How does alcohol affect mental health symptoms like depression?

As alcohol affects your mood and behaviour it can make you feel down about yourself or the world around you. For those suffering from depression, this state of mind can be heightened once you have had a drink and even afterwards when you are experiencing a hangover. Alcohol can numb these feelings for a short while but to stay numb people tend to continue to drink more. This then leads to alcohol being used as a coping mechanism and can turn into an addiction.

With the ability to impair your judgement and cognitive function, alcohol can be especially dangerous for those with serious cases of depression. It can also have side effects if those suffering mix both medication and alcohol together. So, talk to a professional about the effects of alcohol and how to find an alternative way to maintain your mental wellness.

Other ways alcohol can affect your mental wellbeing

.Experiencing exhaustion or experiencing a hangover constantly

.Feeling guilty after consuming alcohol

.Unmotivated thoughts about everything

.Feeling less social and more withdrawn

All of these indicators can be related to excessive alcohol consumption and alcohol dependence. So, if you are experiencing these habits in your current life or you recognise these indicators in a friend, it may be time to seek help. This will start to get yourself, or your friend, on the right track so that alcohol doesn’t become a controlling factor in your daily life.

There are many mental health consequences of heavy drinking and therefore it is crucial to drink in moderation or not at all.

Can I still drink socially?

It is still your choice whether to drink or not. Normally one drink or two may be enough for enjoyment without serious repercussions. However, if you have mental health symptoms that may be worsened by the effects of alcohol then you should avoid it.

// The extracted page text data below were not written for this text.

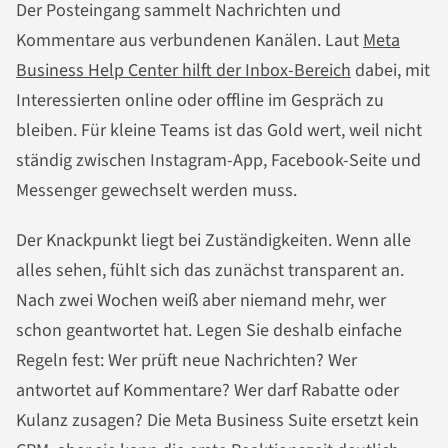
Der Posteingang sammelt Nachrichten und
Kommentare aus verbundenen Kanälen. Laut
Meta
Business Help Center hilft der Inbox-Bereich
dabei, mit
Interessierten online oder offline im Gespräch zu
bleiben. Für kleine Teams ist das Gold wert, weil nicht
ständig zwischen Instagram-App, Facebook-Seite und
Messenger gewechselt werden muss.
Der Knackpunkt liegt bei Zuständigkeiten. Wenn alle
alles sehen, fühlt sich das zunächst transparent an.
Nach zwei Wochen weiß aber niemand mehr, wer
schon geantwortet hat. Legen Sie deshalb einfache
Regeln fest: Wer prüft neue Nachrichten? Wer
antwortet auf Kommentare? Wer darf Rabatte oder
Kulanz zusagen? Die Meta Business Suite ersetzt kein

There are other ways you can drink socially without the need to add alcohol to the mix. You can choose soft drink instead, water is always a good choice or there are zero alcohol wine and beer options! Saying no is always a choice too. You have the right to refuse alcohol without feeling guilty or pressured. It’s all about self-confidence and standing your ground.

Healthier coping mechanisms for mental wellness

Remember that alcohol is a drug and shouldn’t be relied on as a coping mechanism. Instead, try healthier options to help with your mental wellbeing. Some include exercises you can perform, daily habits you can change and so much more! So, here are a few to help you get started including:

.Taking more time for self care activities

.Talking to friends and family

.Staying active and eating nutrient rich foods

.Trying something new or fun that isn’t stressful

When should I talk to a professional about alcohol and my mental health symptoms?

You should talk to a healthcare professional if there are signs of using alcohol as a coping mechanism. Even if you have questions about alcohol and your mental state you should talk to your doctor about how this can affect you. They will be able to provide the information you need so you can live your life while still ensuring that you stay safe.

Please be advised this information may help but is NOT a replacement for professional health advice. If you are feeling unwell please speak to a medical professional.